By the time a small group of us gathers for our Advent and Winter Solstice retreat The Gift of Story in early December, it is probable that the U.S. presidential election will at last be over. Perhaps the ads, mailings, rallies, debates, harangues, solicitations, and polls will have ceased. What is certain, however, is that the rancor and bitterness, the isolation and anger, the pain and suffering here in this country, in the Middle East, and around the globe will have dissipated not at all. The forces that marred the summer and now the fall don’t care that the holy seasons of Advent and the Winter Solstice promise light in the darkness. Fear and anger rampage on through the world. We will gather in December with full and breaking hearts.
Every season at Rolling Ridge has its peculiar beauty. Even the chill days of November and December drape the forest in hues of soft gray and brown. Overhead intertwining branches trace intricate patterns against a pale sky. The quiet in the air, the cushion of leaves underfoot, the myriad of patterned tree trunks, weave a mantle of hushed and stately presence. We live and breathe daily on the frontier where wonder converses with pain.
In our retreat, we will listen, within the silence, to the telling of stories, some from the gospels and some from other cultures and histories: stories about stars and visions, winter nights, gifts given, angels, journeys, childbirth, and epiphanies. We will hear, and perhaps tell aloud, stories rising within us: out of our faith, our doubt, and our dreams echoed back to us by the wild and animate Earth.
Clarissa Pinkola Estes says, “…the telling of story is … an essential, spiritual practice… Most [stories] are not … simple entertainment…they are conceived of and handled as a large group of healing medicines, each requiring spiritual preparation and certain insights by the healer as well as by the subject…”
She continues, “It must be noted also that many of the most powerful medicines, that is stories, come about as the result of one person’s or group’s terrible and compelling suffering. For the truth is that much of story comes from travail. And yet, paradoxically, these very stories that rise from deep suffering can provide the most potent remedies for past, present, and even future ills.”
What strikes me is the astonishing resonance of story within the cavern of time. Two thousand years ago, around 4 BCE, the Middle East was in travail, just as now. That year, Herod the Great died, and all over the region, people took the chance to rise up in resistance to Roman tyranny. To quash the rebellion, Varus, the Roman governor in Syria, sent legions: 18,000 elite troops accompanied by 2,000 auxiliary cavalry and 1,500 auxiliary infantry. Their staging area was Ptolemais (now Tolmeita, Libya) on the Mediterranean coast. Varus “at once sent a detachment of his army into the region of Galilee adjoining Ptolemais, under the command of his friend Gaius; the latter routed all who opposed him, captured and burnt the city of Sepphoris and reduced its inhabitants to slavery.” Nazareth was a tiny hamlet about four miles, or an hour and a half’s walk away, over the ridge and across the floor of the Beth Netopha valley. Marcus J. Borg and John Dominic Crossan write in The First Christmas:
For Nazareth, in 4 BCE, either there was timely flight to hiding places well known to the local peasantry, or its males were murdered, its females raped, and its children enslaved. If they escaped, the little they had would be gone when they returned because, as another rebel said, when you had nothing, the Romans took even that. “They make a desert and call it peace.”

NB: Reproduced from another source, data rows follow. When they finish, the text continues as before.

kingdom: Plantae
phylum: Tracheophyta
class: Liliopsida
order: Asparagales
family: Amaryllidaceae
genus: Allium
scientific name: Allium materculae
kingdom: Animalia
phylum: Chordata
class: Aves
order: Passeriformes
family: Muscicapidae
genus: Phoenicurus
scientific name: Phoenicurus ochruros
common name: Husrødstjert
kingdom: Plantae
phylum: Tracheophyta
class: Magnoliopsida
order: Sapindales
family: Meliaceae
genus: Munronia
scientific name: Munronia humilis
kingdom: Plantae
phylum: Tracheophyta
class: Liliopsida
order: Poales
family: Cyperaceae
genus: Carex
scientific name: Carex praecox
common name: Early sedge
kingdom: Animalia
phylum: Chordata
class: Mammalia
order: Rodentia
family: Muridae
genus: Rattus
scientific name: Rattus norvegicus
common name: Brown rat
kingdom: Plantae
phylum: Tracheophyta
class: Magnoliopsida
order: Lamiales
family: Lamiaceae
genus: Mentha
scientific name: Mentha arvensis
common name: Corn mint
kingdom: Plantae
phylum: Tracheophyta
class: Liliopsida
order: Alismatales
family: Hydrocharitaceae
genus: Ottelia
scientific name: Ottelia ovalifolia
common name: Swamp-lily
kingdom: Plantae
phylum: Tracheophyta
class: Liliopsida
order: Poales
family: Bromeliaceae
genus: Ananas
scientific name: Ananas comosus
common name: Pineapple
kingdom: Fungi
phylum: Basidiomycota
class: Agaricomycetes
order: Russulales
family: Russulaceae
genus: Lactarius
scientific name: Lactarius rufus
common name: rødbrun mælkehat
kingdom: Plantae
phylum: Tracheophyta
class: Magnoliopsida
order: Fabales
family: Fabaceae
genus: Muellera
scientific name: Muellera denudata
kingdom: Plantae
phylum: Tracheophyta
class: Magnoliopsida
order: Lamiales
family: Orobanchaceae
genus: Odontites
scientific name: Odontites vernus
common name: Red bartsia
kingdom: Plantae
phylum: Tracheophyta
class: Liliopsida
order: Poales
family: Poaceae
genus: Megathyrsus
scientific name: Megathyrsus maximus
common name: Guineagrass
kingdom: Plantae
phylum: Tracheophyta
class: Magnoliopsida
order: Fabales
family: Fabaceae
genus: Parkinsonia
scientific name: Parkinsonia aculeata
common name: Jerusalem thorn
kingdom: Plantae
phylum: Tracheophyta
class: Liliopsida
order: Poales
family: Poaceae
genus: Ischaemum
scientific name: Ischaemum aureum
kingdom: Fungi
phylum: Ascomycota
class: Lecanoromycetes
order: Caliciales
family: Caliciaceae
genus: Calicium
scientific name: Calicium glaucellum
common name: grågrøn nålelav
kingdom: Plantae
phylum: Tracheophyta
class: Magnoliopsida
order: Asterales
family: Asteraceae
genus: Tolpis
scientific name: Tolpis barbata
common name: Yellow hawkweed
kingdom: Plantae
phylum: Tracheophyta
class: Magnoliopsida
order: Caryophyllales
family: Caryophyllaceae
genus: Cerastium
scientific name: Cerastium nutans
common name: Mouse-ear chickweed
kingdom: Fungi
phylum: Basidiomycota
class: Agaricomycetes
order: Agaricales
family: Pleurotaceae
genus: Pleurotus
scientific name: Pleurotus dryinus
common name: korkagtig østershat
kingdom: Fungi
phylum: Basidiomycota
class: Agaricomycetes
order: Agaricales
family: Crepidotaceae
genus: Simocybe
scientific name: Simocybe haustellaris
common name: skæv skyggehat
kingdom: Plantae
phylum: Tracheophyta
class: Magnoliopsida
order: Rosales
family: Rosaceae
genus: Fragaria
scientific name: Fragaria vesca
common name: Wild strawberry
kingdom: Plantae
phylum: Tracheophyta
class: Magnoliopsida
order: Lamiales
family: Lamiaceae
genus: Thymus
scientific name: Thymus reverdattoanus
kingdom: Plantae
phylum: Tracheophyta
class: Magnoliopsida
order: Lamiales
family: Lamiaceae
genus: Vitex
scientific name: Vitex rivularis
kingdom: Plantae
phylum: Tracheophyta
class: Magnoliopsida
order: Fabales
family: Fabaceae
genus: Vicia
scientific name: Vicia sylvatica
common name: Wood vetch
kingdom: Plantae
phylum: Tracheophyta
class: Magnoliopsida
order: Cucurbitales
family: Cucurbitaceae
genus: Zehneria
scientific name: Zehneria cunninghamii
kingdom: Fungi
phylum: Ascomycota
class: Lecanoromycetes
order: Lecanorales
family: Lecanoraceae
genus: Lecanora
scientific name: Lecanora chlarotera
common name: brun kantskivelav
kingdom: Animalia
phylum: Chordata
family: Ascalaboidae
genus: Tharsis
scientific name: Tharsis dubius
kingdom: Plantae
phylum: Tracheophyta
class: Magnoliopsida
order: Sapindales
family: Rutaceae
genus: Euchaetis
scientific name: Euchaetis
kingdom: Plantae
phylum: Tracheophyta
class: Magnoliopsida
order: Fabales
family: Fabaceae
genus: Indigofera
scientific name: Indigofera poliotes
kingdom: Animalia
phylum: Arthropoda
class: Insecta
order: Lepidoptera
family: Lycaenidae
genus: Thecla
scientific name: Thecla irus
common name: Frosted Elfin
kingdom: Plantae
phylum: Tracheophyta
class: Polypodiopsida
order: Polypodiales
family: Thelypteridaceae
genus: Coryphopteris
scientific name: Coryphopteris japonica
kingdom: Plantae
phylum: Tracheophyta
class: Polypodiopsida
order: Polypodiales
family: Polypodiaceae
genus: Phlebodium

Jesus grew up in Nazareth after 4 BCE…The major event in his village’s life was the day the Romans came. As he grew up…he could not not have heard, again and again and again, about the day of the Romans—who had escaped and who had not, who had lived and who had died.
The power of story, it seems to me, grows from the soil in which it is planted. Estes says that its gift is that with each telling, “the greater forces of love, mercy, generosity and strength are continuously called into being in the world.” To speak love into being, to call justice and peace into the world, to sing forth healing, embodiment, and community while standing unasleep in the suffering of the world and the planet, holding our own shadows and losses, is gift indeed. In that crucible, stories of a refugee family, a humble birth in the night, a mysterious star, and the lowly shepherds who witness it all become glowing and many faceted jewels waiting to be turned, treasured, held to the light. These stories and more coming out of other travails and out of the recesses of our hearts, though they begin in pain, end by illumining the chamber and the ground all around us.
So we will gather under the dark sky in the haunting beauty of the forest as it settles into winter, clustered around firelight in the Meditation Shelter. We will weave sacred space with soft drums, gentle dance, silence. We will stand in the forest, listening, bringing only ourselves: our grief, our faith, our beautiful question, our hope. We will receive the fierce gift of story.